Glenn bunu gerçekten söyledi mi bilmiyorum ama duyduğumda hemen AI'yı düşündüm. Tüketiciler kime güvenecek? Pek çok kişi, AI'nın önceki teknolojide olduğundan daha farklı olmayacağını düşünüyor, ancak böyle bir düşüncenin AI'nın bizi nereye götürdüğünü baltaladığına inanıyorum. Özerk arabalar en çok atıfta bulunduğumuz senaryodur. Arabanın kör noktamızda olması durumunda, aracın kendisini park etmesi veya bizi uyarması konusunda güvenebiliriz. Boş bir otoyolda yarı özerk bir ayar bile deneyebiliriz. Ama arabaya güvenmeye ve gözlerimizi yoldan ve ellerimizi direksiyondan çekmeye hazır mıyız?
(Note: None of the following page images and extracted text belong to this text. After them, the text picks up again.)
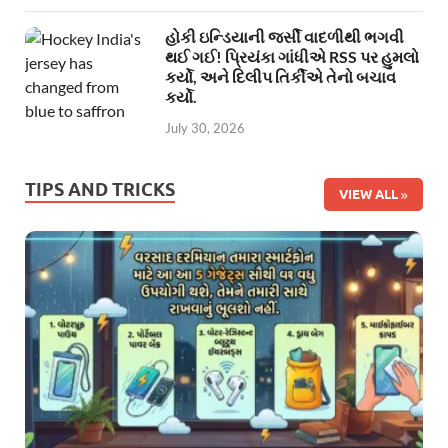
હોકી ઇન્ડિયાની જર્સી વાદળીથી ભગવી
થઈ ગઈ! પ્રિયંકા ગાંધીએ RSS પર હુમલો
કર્યો, અને દિલીપ તિર્કીએ તેનો બચાવ
કર્યો.
July 30, 2026
TIPS AND TRICKS
VIEW ALL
Markalar güvenimizi nasıl kazanacak? İçinde bulundukları kazaların sayısı olacak mı? Bir kaza durumunda, bilgisayarlarının arabada bulunanları kurtarmak için programlandığı güvencesi?
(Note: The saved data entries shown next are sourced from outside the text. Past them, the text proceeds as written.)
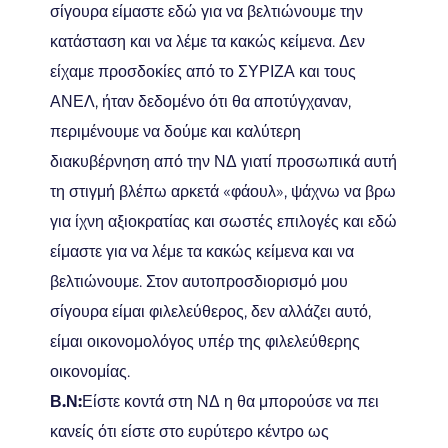
σίγουρα είμαστε εδώ για να βελτιώνουμε την
κατάσταση και να λέμε τα κακώς κείμενα. Δεν
είχαμε προσδοκίες από το ΣΥΡΙΖΑ και τους
ΑΝΕΛ, ήταν δεδομένο ότι θα αποτύγχαναν,
περιμένουμε να δούμε και καλύτερη
διακυβέρνηση από την ΝΔ γιατί προσωπικά αυτή
τη στιγμή βλέπω αρκετά «φάουλ», ψάχνω να βρω
για ίχνη αξιοκρατίας και σωστές επιλογές και εδώ
είμαστε για να λέμε τα κακώς κείμενα και να
βελτιώνουμε. Στον αυτοπροσδιορισμό μου
σίγουρα είμαι φιλελεύθερος, δεν αλλάζει αυτό,
είμαι οικονομολόγος υπέρ της φιλελεύθερης
οικονομίας.
Β.Ν:
Είστε κοντά στη ΝΔ η θα μπορούσε να πει
κανείς ότι είστε στο ευρύτερο κέντρο ως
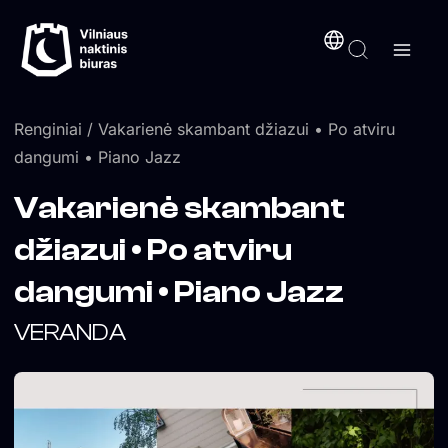
Pereiti
turinį
prie
turinio
Renginiai
/ Vakarienė skambant džiazui • Po atviru
dangumi • Piano Jazz
Vakarienė skambant
džiazui • Po atviru
dangumi • Piano Jazz
VERANDA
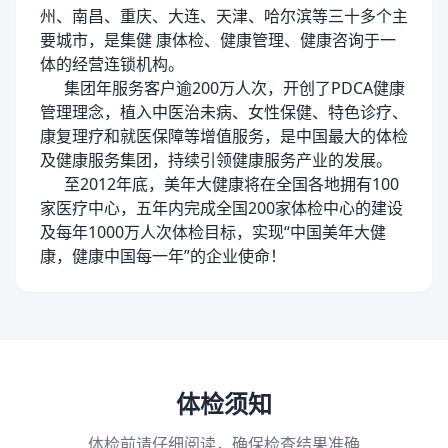
州、南昌、重庆、大连、天津、哈尔滨等三十多个主
要城市，是集健 康体检、健康管理、健康咨询于一
体的经营连锁机构。
集团年服务客户逾200万人次，开创了PDCA健康
管理理念，植入中医治未病、女性保健、特色诊疗、
康复理疗和就医保障等增值服务，是中国最大的体检
及健康服务集团，持续引领健康服务产业的发展。
至2012年底，美年大健康将在全国各地拥有100
家医疗中心，五年内完成全国200家体检中心的建设
及每年1000万人次体检目标，实现“中国美年大健
康，健康中国每一年”的企业使命！
体检须知
体检前请仔细阅读，确保检查结果准确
Senaryoları değiştirip tıbbi bir teşhis hakkında konuştuğumuzda. Bugün, doktorlarımızı ve uzmanlarımızı sigorta sağlayıcılardan, arkadaşlardan gelen önerilere ve hatta Yelp'teki yorumlara dayanarak seçme eğilimindeyiz. Başucu davranışları, nazik resepsiyonistler ve kısa bekleme süreleri hepsi bir rol oynamaktadır. Ancak daha ciddi bir şey için, tüm bunların kaynaştığı şey, doğru tanı ve hayat kurtarmanın yoludur. Bir makineye yalnız güvenir miyiz? Yoksa hala makineye bağlı gözlere bakabileceğimiz bir doktor mu isteyeceğiz? Ekim Beyaz Saray raporunda insan ve makine arasında bağlantı kurma fikrinden bahsediyor. Bunu, iş kayıpları tartışmasının bir parçası olarak yaparken, formülün, başka bir insana güven inşa etme insanlığımız için de geçerli olduğunu düşünüyorum.

Aynı güven konusu, hayatımızın değil gizlilik ve güvenliğimizin potansiyel olarak tehlikede olabileceği diğer senaryolar için de geçerli olacaktır. Burada da güven önemli olacaktır. Dijital asistanımızla, ev otomasyonumuzla kime güveniriz? Yaşam risk altında olmadığında, en azından doğrudan değil, tüketicilerin, özellikle tam anlamlar yakalanmadığında ve rahatlık ve muhtemelen fiyat en önemlisi olduğunda, daha fazla esneklik göstereceğini düşünüyorum.

Her iki durumda da, AI'nın tüketicileri tek başına teknolojiden daha fazlasını düşünmeye itecek ve insanlarla daha geleneksel olarak ilişkilendirilen markalardaki özellikleri aramaya iteceklerine inanıyorum: dürüstlük, empati, sadakat ve hizmet.

'Gizli figürler' bize ai hakkında ne öğretebilir?